Challenging Machine Learning-based Clone Detectors via Semantic-preserving Code Transformations
This repository includes the code and experimental data in our paper entitled "Challenging Machine Learning-based Clone Detectors via Semantic-preserving Code Transformations" . It can be used to perform equivalent transformations on code.
torch=1.9.1
torchvision=0.7.0+cu101
TXL=v10.8 (7.5.20)
GPU with CUDA support is also needed
Please refer to Torch
git clone https://github.com/CloneGen/CLONEGEN.git
Txl:
tar -zxf 17867-txl10.8a.linux64.tar.gz
cd txl10.8a.linux64/
./InstallTxl
cd CodeTransformationTest
chmod 755 runner.sh
chmod 755 RM/mutation.sh
# run: ./runner.sh testfile.c action
./runner.sh motivation.c 1
./runner.sh motivation.c 2
...
./runner.sh motivation.c 7
Note: Only a simple test version is provided here, other codes will be made public once the paper has been accepted.
CloneGen.tar.gz is the data corresponding to the four strategies in the paper.
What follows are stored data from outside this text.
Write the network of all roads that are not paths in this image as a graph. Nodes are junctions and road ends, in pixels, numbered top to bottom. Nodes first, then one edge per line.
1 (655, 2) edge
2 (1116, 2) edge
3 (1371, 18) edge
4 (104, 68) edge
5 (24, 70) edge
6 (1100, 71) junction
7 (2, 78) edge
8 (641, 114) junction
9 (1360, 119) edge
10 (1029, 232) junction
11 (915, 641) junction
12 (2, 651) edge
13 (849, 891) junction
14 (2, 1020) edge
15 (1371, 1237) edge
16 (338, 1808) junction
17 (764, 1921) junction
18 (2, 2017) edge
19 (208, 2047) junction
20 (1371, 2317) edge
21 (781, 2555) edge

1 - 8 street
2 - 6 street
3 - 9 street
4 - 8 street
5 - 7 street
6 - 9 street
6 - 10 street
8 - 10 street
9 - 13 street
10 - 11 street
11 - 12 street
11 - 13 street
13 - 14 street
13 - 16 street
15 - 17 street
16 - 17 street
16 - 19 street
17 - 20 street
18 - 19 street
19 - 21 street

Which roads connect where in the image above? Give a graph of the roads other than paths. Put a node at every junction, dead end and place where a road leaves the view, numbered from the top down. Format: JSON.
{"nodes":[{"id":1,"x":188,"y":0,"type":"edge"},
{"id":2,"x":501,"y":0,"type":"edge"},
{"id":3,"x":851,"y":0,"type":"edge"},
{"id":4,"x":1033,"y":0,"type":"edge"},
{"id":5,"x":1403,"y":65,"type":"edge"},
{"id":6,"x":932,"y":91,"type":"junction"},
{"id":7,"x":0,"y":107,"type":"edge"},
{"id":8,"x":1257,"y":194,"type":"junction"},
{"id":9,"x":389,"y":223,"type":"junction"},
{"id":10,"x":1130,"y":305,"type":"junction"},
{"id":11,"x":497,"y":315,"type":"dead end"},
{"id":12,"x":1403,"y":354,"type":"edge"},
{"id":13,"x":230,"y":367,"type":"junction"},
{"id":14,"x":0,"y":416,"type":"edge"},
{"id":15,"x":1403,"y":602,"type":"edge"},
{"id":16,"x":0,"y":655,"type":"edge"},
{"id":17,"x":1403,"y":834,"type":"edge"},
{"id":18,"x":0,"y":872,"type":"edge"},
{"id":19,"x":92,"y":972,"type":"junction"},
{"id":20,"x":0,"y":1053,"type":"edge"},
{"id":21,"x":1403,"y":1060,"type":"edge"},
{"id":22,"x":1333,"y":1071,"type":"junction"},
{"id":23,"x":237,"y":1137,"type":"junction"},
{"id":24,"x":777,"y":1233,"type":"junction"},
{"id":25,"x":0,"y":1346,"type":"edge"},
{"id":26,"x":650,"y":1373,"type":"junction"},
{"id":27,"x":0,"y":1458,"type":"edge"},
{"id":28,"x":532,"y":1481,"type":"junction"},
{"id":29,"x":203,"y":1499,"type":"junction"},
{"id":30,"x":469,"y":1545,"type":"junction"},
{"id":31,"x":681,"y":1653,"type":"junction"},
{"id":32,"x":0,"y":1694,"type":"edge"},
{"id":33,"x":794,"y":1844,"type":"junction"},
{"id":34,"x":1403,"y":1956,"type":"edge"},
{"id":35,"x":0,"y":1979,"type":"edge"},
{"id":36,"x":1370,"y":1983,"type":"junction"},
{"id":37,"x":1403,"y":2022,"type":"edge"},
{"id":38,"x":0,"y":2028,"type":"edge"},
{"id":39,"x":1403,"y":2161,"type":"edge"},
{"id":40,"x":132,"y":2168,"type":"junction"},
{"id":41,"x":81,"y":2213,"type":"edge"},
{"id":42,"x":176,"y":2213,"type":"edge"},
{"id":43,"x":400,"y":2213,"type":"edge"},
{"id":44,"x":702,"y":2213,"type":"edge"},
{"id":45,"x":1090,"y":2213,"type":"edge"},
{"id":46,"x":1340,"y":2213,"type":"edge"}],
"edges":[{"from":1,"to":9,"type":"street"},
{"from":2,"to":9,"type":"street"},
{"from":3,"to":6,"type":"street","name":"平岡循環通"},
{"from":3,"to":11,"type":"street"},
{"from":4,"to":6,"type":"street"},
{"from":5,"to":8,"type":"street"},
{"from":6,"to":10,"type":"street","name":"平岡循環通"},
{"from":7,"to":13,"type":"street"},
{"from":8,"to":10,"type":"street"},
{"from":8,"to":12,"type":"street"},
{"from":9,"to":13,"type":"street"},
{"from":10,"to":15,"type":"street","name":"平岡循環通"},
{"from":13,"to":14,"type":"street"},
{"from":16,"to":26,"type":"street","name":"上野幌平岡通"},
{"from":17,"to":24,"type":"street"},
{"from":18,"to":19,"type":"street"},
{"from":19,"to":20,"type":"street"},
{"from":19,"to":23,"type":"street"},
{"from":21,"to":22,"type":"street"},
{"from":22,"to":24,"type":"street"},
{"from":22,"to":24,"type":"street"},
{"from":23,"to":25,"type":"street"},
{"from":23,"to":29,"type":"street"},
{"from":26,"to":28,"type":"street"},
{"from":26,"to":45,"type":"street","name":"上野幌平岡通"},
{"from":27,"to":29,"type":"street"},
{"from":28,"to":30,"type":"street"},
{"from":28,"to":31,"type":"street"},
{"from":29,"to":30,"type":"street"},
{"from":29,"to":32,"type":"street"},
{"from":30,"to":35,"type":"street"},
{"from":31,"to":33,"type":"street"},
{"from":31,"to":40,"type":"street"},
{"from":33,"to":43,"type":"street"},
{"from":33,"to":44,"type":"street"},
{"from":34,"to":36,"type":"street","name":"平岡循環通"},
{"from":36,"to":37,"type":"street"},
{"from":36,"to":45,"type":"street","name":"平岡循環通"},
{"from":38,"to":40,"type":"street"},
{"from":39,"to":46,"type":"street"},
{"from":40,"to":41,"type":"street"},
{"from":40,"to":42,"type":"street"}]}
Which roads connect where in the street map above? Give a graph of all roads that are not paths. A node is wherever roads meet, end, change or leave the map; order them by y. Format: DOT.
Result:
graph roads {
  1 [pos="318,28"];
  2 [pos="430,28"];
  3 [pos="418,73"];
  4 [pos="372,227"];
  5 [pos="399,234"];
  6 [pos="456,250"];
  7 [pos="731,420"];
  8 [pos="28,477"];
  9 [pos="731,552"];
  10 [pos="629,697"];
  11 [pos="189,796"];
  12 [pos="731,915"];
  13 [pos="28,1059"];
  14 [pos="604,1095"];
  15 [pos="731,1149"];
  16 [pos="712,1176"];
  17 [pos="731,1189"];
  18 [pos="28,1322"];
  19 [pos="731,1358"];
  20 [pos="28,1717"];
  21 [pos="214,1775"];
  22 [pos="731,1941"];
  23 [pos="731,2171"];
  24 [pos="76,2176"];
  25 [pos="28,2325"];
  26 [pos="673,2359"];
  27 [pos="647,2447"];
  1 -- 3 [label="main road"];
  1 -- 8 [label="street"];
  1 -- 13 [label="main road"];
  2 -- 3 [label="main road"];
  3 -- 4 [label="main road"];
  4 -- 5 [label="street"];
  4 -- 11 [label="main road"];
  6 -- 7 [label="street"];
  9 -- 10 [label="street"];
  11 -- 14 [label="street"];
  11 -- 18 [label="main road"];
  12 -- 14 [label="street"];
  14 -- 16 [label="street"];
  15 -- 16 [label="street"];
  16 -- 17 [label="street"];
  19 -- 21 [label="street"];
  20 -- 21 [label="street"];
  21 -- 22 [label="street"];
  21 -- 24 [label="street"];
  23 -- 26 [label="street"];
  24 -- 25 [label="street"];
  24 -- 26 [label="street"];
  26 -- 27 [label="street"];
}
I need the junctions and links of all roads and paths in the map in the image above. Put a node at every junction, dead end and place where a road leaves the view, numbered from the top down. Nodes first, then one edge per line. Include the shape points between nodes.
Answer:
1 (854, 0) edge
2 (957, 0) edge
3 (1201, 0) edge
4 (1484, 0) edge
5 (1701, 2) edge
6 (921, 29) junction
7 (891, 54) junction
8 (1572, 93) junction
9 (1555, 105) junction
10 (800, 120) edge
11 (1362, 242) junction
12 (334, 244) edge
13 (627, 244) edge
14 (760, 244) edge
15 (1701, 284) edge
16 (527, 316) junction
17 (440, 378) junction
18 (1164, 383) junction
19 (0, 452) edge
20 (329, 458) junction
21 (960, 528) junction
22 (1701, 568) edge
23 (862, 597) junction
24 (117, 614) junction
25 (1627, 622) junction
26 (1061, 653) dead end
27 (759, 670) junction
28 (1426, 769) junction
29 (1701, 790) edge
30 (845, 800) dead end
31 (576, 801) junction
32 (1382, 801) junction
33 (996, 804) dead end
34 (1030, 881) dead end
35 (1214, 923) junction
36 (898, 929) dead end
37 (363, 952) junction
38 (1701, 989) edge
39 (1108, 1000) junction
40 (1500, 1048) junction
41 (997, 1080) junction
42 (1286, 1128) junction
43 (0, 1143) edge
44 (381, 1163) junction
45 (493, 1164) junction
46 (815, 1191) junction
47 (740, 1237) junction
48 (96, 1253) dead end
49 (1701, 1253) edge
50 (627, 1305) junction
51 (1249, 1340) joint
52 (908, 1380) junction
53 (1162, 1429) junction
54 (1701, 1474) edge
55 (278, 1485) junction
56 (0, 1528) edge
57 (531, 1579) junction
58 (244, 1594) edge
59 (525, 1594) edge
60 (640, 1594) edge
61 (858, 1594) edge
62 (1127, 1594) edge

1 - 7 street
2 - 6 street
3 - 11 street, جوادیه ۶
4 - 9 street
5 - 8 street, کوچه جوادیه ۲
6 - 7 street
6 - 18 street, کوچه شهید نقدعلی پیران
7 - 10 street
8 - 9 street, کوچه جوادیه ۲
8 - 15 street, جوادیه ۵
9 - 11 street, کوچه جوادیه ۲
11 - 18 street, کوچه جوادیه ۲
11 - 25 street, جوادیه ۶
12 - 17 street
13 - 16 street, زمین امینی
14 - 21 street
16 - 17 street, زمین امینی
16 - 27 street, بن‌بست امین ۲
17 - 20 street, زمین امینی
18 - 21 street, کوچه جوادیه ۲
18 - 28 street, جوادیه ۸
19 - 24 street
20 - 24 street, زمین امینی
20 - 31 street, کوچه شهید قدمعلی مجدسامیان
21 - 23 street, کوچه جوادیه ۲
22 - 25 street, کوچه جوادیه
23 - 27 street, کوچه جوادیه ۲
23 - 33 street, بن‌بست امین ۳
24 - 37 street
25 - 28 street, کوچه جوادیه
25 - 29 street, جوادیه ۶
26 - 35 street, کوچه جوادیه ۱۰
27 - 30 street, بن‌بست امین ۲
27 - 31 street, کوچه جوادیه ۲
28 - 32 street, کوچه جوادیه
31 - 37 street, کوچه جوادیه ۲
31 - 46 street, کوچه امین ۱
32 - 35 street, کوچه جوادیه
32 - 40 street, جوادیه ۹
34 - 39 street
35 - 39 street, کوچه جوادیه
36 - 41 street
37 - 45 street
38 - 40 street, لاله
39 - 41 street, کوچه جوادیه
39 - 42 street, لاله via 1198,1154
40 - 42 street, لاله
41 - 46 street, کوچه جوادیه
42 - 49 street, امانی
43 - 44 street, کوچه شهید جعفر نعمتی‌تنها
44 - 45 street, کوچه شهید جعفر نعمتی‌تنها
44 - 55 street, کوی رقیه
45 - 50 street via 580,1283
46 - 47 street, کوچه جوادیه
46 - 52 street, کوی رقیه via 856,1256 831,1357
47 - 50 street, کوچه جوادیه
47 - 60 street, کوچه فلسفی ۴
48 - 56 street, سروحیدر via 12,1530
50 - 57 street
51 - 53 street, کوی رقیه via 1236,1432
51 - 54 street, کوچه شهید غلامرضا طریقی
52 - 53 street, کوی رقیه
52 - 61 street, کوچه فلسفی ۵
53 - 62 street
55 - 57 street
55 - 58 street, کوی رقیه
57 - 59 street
Here are the parts that are not yet open source.
cd HeuristicsMethod
./runner.sh test.c RS
./runner.sh test.c GA
./runner.sh test.c MCMC
cd TextLSTM
./prepare.sh
cd DRLSG
# Training
python drlsg_main.py --mode train --rlmodel_path ./saved_dict/ppo_chekpoint.zip --project_path /home/zww/rlcone_release/DRLSG --code_path ./test.c --vocab_path ./vocab.json
# Testing
python drlsg_main.py --mode test --rlmodel_path ./saved_dict/ppo_chekpoint.zip --project_path /home/zww/rlcone_release/DRLSG/ --code_path ./test.c --vocab_path ./vocab.json
The results are stored in CloneRM/Mutated.c.